Сепаратист Радуев умер в тюрьме. Сепаратист Закаев снова на воле и обнимается в Лондоне с троцкисткой Ванессой Редгрейв, тоже актрисой. В Грозненском театре, прежде чем уйти в чеченскую революцию, Закаев переиграл всех, включая Гамлета. Одновременное обаяние и драматическая обреченность командиров с зелеными лентами на головах в том, что они пытались выступить против мира сего, т.е. против все той же глобализации, опираясь на Коран, религиозную солидарность и личное презрение к обыденной жизни под флагом «национальной автономии». Как показывает опыт, «автономия» эта ничего не дает, кроме шанса красиво погибнуть со словами Пророка на устах, ибо политически она условна, а экономически невозможна. Дмитро Корчинский убедительно писал, что чеченцы середины 1990-ых это «нация, живущая по-Бакунину». И не сильно, наверное, преувеличивал, вот только продлить во времени такое романтически-партизанское состояние в национальных пределах невозможно.

Мавзолеи гораздо ближе к музеям. Гроб Селима Грозного, любившего опиум, одет в халат, забрызганный из лужи озорным дервишем пятьсот лет назад. Рядом с Сулеймание лежит сын Грозного Сулейман и его жена Роксалана. Белый тюрбан и зеленый плащ укрывают гробы. Но смотреть надо вверх: красно-черно-белая, мало где в городе оставшаяся, роспись купола с маленькими звездочками — отверстиями в небо. Оттоманская алхимия делила жизнь мужчины так: черный период первых двадцати лет посвящен растворению себя в реальности и познанию её произвола. Ты равен жидкости. Вторые, белые, двадцать лет отданы кристаллизации себя и вот уже ты равен чистому металлу. Следующие, красные, двадцать — раскаление и вот, в результате, если всё было правильно, меч готов и ты, а точнее, тобой можно рубить время и совершать необратимое. Если ищешь Сулеймание в городе, осторожнее с этим словом. Так называется еще и нелегальный суфийский, крайне радикальный орден, отрицающий даже пропаганду через прессу.

 К главному стамбульскому мавзолею знаменосца пророка Эйуп Султана полчаса плыть по Золотому Рогу от причала Халич, где продают прямо в раковинах перемешанных с рисом мидий. Какого они вкуса не поймешь, так щедро продавцы давят в раковину лимон, но стоят удивительно дешево даже для Стамбула.
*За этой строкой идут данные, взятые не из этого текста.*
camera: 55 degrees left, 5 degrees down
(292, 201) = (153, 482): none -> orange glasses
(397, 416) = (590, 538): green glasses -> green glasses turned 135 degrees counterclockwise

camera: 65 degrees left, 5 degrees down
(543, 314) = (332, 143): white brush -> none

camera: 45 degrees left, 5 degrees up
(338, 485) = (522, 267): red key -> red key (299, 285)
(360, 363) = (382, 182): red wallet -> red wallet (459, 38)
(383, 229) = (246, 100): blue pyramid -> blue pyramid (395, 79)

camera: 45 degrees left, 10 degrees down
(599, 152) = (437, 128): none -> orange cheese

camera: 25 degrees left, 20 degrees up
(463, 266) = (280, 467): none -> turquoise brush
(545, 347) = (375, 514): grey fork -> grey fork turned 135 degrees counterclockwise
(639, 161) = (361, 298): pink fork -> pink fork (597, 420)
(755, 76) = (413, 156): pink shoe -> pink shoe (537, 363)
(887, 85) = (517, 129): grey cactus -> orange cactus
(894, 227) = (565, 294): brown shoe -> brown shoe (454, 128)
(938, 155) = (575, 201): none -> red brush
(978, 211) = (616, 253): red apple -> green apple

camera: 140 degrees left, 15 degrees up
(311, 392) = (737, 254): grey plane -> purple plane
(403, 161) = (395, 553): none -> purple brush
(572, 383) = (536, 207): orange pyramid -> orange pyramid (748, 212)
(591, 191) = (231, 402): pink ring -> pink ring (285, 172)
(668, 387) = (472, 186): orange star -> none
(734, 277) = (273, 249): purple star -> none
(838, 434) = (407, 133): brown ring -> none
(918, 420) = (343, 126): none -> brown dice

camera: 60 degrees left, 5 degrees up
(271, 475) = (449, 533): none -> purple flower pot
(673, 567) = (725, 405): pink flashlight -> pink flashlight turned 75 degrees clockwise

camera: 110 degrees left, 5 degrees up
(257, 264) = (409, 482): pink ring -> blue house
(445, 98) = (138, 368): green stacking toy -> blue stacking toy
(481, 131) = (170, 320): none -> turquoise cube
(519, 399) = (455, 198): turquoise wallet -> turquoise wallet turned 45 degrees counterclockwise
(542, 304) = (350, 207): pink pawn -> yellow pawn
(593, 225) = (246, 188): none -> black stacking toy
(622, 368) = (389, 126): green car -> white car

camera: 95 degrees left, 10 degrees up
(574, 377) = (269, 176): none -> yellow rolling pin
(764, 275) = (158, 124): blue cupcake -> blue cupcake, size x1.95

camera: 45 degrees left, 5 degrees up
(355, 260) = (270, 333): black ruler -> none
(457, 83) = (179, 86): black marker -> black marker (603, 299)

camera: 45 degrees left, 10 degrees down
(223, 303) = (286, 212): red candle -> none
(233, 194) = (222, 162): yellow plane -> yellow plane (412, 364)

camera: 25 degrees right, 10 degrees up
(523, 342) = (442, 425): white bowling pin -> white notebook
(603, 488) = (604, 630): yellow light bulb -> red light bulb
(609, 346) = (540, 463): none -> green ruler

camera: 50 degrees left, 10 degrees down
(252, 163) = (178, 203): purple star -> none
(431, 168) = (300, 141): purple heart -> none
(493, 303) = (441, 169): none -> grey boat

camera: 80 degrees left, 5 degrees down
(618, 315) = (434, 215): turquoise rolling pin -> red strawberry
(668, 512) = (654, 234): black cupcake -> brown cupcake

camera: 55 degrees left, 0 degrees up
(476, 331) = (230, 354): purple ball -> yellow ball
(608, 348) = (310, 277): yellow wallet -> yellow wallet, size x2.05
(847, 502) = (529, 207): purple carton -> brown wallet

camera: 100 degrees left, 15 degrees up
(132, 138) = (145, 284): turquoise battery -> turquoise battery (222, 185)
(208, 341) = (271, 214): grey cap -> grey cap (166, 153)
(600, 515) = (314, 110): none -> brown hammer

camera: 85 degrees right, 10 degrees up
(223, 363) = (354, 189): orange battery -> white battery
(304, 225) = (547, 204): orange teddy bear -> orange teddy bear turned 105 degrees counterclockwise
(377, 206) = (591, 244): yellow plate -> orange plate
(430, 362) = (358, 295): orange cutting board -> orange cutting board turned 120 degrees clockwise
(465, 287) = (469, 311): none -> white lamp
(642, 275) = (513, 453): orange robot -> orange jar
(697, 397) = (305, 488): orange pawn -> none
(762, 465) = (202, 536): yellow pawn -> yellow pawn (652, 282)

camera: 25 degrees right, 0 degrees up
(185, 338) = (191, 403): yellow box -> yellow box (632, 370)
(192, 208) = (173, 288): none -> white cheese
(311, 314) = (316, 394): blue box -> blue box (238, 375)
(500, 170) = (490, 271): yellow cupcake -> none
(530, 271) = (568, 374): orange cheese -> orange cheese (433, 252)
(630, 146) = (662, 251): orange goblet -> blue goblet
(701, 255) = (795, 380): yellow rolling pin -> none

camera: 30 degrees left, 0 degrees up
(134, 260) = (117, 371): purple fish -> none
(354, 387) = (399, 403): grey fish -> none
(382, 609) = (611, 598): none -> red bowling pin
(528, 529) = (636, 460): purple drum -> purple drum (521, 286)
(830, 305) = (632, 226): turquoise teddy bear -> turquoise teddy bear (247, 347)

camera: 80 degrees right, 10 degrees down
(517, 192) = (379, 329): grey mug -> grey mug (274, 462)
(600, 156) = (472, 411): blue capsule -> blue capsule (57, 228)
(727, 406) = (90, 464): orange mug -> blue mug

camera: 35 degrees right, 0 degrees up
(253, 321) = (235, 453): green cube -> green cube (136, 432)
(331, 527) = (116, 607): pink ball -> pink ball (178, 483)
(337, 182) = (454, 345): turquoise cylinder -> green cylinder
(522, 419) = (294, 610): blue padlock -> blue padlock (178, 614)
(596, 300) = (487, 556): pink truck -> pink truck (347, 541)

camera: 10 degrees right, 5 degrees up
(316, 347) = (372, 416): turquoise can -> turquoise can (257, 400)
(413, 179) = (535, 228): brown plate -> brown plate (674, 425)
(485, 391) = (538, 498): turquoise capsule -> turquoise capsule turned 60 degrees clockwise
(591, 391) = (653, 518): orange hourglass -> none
 Эйуп издали это сахарная россыпь на холме, заросшем черными кипарисами. Вблизи сахар оказывается бесконечными рядами могил. Долго поднимаясь на холм, сворачиваешь вдруг внутрь кладбища и попадаешь в мемориальный лес белых столбов, обернутых незнакомым алфавитом. У некоторых из них тихо поют родственники, повернув ладони к небу. Хочется навсегда спрятаться в этих сахарных надгробиях от всего на свете, или, по крайней мере, надолго присесть. С другой, не туристической, стороны холма, на тебя лают собаки из-под косых заборов. Чумазые дети жгут листья и танцуют. Обойдя кладбищенский холм, получаешь полную панораму города, а, достигнув вершины, пьешь чай в «Пьер Лоти», вознесясь над всеми могилами на плетеном стуле. Мавзолей во дворе мечети у подножия, за решеткой, осторожно дотрагиваясь до которой, они долго молятся, прежде чем снять обувь и войти. Внутри, за еще одной, застекленной решеткой, облитый зеленым светом, под аятами, тисненными на чьей-то коже и вышитыми на черном бархате, лежит скрытый гробом от глаз личный знаменосец Пророка. Он лежал тут безвестно тысячу лет, с седьмого века по семнадцатый, пока ему не пришел поклониться дервиш. Не отрывая глаз от святыни, все выходят спинами вперед, прямо к гигантскому платану на подпорках и приставучим продавцам голубиного корма. За фонтаном начинается «духовный рынок»: целая улица мусульманских сувениров. Коран на кассетах, веера с текстами молитв, календари с Меккой, перстни, четки, видео Хаджа, девяносто девять имен Аллаха в технике ста каллиграфических школ. Единственная торговая улица, на которой никто не торгуется. Истинную цену вещи нельзя узнать путем её внешнего рассмотрения.